═══ Text

Wednesday, February 23rd 2022
I wrote a statement in May 2020 (see Appendix) after witnessing the now infamous videos of Black people being murdered by systems that devalue their lives. The videos were an impetus for 3 Black law students out of ~260 to do something more. While working and attending law school (no easy feat already), we put every extra ounce of effort we had into making some positive changes in our city. In the last almost 2 years we’ve made a lot of progress. We welcomed 3 other Black law students to our team and continued the pressure and progress. And this year we welcomed 13 more and attended the National Conference with an unprecedented number of students. All this work was done in an effort to show Black people how beautiful, powerful, and valued they are; and to increase representation in a profession that has the ability to affect tangible change. This weekend we celebrated community, excellence, and the success of one of our own members on the national stage. And then guilt. Pure guilt. We come home to the fatal police shooting of a Black man experiencing a mental health crisis. His family left with the same absence and pain as so many families before them. So much change, so much progress, with a similar tragic ending, and much closer to home.
In 2018, @calgarypolice officers shot and killed five people which was more than any other city in Canada and proportionally more than NYC or Chicago, cities with the 2 largest police departments in the US. For context, Calgary’s 2018 population was 1.26 million with 18 reported homicides while NYC’s was 8.4 million with 295 reported homicides (@abovethelawdoc). Furthermore, Black and Indigenous people are disproportionately represented in use-of-force fatalities as compared to their share of the overall population in Canada. According to the Deadly Force database, annualized data shows that Indigenous people form 16% of deaths but only ~4% of the population, and Black people form almost 9% of deaths and only ~3% of the population. Mental health and substance abuse issues were present in the majority of cases (Deadly Force Database).
It is clear that this is not a singular incident in Calgary and throughout Canada. Crisis intervention experts have repeatedly expressed the need for alternative measures rather than police enforcement of mental health crises. In fact, the results of research on de-escalation training have demonstrated statistically significant reductions in use-of-force incidents, citizen injuries, and officer injuries after training completion (Engel et al. in Criminology and Public Policy). Resorting to lethal force is a societal failing, a societal failing in how we address and respond to mental health crises. As anti-racism educator @larissa_speaks notes, “the perpetrators of harm are acting on attitudes, bias, and beliefs – these are systemically taught and tolerated […] within an institutional context.” If our police can deescalate situations with armed militia, they most certainly can deescalate scenarios with a lone man.

══════

## Problems and tasks
(1) From the statement on police shootings in Calgary, copy word for word the passage starting with "In 2018, @calgarypolice" and going on through "(Deadly Force Database).".
(2) Pick up the statement on police shootings in Calgary after its last sentence and write what comes next.

═══ Record set

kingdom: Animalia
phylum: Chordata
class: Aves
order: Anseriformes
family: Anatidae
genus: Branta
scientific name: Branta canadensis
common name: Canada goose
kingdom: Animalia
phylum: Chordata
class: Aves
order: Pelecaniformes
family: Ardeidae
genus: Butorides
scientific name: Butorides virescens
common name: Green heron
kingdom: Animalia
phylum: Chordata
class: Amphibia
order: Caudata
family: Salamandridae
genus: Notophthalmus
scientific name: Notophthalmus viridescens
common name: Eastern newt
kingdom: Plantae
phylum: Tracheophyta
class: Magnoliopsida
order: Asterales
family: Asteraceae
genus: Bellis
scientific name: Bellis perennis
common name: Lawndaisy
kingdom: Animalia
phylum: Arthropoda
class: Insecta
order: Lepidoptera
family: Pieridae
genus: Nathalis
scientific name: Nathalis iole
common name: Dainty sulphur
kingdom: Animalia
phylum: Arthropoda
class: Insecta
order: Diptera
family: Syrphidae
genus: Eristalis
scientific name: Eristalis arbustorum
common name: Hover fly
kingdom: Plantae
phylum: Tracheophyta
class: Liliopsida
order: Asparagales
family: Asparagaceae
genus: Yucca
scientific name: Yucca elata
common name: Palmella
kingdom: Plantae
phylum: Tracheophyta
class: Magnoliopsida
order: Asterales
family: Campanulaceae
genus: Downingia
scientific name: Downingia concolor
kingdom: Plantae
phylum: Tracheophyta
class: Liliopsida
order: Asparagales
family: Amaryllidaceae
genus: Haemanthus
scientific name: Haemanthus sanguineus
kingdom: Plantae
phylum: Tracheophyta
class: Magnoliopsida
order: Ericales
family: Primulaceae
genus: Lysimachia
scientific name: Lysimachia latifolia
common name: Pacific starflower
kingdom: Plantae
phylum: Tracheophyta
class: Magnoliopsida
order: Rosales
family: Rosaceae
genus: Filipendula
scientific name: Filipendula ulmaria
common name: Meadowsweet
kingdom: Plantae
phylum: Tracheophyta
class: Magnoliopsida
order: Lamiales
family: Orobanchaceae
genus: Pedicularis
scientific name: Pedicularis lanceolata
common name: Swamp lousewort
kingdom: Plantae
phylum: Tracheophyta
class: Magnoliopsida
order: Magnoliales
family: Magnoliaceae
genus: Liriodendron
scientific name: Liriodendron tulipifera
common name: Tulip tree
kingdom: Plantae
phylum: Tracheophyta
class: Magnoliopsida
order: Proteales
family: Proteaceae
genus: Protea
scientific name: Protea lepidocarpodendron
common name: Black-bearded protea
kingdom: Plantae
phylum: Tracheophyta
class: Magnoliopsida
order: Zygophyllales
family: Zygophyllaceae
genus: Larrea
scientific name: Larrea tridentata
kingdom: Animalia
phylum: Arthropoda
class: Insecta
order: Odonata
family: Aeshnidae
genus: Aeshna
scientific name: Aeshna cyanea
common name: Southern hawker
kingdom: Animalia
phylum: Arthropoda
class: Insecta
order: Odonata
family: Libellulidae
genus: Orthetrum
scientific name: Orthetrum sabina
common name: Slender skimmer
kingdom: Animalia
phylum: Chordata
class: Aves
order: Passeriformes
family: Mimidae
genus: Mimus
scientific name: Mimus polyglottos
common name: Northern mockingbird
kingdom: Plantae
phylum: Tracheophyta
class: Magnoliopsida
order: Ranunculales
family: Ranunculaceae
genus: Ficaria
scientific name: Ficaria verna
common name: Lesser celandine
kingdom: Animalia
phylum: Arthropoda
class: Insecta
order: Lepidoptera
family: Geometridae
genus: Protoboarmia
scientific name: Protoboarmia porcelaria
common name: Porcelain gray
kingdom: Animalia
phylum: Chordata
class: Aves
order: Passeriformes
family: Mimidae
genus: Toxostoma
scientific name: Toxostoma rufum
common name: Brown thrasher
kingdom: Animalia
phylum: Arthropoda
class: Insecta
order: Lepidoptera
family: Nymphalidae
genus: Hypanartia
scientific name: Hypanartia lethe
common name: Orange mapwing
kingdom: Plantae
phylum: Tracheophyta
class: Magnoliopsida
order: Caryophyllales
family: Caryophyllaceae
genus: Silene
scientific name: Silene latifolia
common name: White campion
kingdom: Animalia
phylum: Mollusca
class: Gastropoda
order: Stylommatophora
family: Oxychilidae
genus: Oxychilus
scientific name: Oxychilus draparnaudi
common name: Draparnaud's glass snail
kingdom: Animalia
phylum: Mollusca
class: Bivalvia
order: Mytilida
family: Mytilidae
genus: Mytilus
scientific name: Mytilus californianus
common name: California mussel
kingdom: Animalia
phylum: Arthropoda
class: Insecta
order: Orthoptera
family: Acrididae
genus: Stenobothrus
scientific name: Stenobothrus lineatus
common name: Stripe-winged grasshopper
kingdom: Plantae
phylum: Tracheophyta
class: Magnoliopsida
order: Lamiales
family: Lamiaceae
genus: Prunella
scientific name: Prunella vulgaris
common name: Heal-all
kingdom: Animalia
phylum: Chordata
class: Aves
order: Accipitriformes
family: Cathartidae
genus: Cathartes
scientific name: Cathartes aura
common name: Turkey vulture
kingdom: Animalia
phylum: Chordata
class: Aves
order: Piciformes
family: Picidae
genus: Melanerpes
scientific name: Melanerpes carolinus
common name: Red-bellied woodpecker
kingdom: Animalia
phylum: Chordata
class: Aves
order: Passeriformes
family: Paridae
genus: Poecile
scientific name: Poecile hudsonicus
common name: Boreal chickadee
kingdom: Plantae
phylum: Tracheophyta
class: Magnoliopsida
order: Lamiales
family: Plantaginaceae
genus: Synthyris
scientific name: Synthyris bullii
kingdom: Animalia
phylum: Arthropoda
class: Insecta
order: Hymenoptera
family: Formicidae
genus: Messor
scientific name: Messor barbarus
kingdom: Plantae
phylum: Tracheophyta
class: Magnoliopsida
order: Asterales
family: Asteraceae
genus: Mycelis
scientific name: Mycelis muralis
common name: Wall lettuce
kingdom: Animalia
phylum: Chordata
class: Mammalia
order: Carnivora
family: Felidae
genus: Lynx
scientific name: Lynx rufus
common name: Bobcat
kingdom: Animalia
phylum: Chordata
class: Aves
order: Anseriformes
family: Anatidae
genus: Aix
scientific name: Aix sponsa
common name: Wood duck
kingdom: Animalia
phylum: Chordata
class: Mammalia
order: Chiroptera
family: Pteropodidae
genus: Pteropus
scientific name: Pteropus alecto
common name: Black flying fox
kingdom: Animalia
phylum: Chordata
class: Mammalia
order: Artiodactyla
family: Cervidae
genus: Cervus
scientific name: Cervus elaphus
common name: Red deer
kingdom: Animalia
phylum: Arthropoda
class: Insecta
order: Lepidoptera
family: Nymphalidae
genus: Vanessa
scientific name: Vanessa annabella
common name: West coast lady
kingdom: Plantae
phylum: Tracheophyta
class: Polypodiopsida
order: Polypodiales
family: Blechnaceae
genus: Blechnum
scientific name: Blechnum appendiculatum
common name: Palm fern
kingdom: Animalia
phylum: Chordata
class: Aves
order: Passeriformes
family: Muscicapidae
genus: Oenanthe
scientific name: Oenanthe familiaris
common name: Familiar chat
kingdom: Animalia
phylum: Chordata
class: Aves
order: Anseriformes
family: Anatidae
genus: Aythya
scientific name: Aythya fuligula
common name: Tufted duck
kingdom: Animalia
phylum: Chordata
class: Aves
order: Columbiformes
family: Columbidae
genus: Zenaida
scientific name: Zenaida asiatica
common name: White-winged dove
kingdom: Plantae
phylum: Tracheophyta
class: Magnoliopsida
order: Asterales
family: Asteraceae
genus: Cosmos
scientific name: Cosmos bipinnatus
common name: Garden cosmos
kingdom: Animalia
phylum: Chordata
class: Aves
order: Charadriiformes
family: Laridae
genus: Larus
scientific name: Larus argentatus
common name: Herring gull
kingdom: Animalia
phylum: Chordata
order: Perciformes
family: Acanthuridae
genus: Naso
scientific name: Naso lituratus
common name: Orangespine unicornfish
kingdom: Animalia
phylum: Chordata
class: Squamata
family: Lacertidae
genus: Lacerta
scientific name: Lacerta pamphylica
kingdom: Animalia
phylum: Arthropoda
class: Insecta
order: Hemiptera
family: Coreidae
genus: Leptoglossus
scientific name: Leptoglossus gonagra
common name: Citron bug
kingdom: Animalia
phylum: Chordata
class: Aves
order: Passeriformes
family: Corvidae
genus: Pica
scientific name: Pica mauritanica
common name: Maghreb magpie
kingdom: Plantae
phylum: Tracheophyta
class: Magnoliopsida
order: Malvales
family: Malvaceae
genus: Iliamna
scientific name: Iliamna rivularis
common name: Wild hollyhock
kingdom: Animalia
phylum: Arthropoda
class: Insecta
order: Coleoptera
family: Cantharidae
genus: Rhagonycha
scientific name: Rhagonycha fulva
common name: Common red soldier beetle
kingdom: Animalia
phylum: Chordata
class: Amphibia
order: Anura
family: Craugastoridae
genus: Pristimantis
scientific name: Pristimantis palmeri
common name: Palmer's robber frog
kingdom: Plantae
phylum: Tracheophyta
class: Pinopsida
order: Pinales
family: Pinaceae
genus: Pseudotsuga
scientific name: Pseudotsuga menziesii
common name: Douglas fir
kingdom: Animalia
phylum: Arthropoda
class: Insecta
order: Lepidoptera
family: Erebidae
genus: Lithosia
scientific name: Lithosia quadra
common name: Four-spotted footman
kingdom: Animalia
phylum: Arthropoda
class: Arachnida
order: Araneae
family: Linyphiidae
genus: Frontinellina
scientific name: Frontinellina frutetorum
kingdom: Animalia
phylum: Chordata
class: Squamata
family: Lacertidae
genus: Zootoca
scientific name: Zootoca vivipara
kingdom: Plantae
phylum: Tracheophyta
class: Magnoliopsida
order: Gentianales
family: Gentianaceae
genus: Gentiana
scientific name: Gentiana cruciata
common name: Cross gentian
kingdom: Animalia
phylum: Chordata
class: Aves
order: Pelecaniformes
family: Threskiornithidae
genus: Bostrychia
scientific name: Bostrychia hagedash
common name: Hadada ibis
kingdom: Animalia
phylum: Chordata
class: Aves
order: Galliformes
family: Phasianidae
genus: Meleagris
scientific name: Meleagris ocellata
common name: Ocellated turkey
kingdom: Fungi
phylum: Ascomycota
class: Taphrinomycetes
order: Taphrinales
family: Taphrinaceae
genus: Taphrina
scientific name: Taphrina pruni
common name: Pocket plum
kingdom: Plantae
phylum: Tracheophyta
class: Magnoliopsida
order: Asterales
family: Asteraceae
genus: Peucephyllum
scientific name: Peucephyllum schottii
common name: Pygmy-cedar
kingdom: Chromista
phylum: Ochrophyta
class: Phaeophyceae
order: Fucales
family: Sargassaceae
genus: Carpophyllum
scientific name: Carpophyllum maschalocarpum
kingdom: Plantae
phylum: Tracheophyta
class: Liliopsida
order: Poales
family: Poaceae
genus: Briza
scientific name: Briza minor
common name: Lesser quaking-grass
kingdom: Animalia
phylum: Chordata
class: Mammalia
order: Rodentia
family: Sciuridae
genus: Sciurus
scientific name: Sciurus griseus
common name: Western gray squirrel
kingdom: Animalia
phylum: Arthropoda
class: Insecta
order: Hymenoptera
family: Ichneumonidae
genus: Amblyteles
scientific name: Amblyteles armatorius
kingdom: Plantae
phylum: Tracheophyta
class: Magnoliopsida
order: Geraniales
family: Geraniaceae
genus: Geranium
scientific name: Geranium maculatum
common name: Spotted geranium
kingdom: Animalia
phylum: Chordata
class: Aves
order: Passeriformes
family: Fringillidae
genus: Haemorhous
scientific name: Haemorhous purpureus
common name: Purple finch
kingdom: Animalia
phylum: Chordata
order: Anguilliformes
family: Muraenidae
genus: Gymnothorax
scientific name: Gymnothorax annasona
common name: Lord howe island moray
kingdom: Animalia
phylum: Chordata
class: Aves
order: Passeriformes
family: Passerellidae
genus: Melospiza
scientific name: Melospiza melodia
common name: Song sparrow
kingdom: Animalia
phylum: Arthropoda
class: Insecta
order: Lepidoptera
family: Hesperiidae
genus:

══════

## Written responses
(1)
In 2018, @calgarypolice officers shot and killed five people which was more than any other city in Canada and proportionally more than NYC or Chicago, cities with the 2 largest police departments in the US. For context, Calgary’s 2018 population was 1.26 million with 18 reported homicides while NYC’s was 8.4 million with 295 reported homicides (@abovethelawdoc). Furthermore, Black and Indigenous people are disproportionately represented in use-of-force fatalities as compared to their share of the overall population in Canada. According to the Deadly Force database, annualized data shows that Indigenous people form 16% of deaths but only ~4% of the population, and Black people form almost 9% of deaths and only ~3% of the population. Mental health and substance abuse issues were present in the majority of cases (Deadly Force Database).

(2)
The use of lethal force against any person, including Black and mentally divergent people, has an impact on us as a collective. Witnessing this, regardless of the circumstance beforehand, makes marginalized community members feel unsafe, unprotected, and unvalued. It is not always about whether or not perpetrators are blatantly racist, but we should always consider how racism and sanism (in regard to mental health) perpetuate harmful police culture and reinforce systemic issues.
While we are not monolithic, we are a collective experiencing the pain of: racist, derogatory comments (“don’t like Canada, go back to Africa”); dehumanizing stances (video titled “Looks like a good shot from CPS” or “I hope the dogs is ok” with no reference to the deceased or his family); and unchanging and disproportionately oppressive systems (de-escalation does not involve weaponized enclosure and canine units). As I said all that time ago: “The feeling is hard to explain. It’s exhausting. It’s emotional. Its conflicted. I often question whether I have a platform to say anything at all. […] It makes you question why your life is expendable in some people’s eyes even though it wasn’t you in the situation.” Black and mentally divergent people should never be expendable.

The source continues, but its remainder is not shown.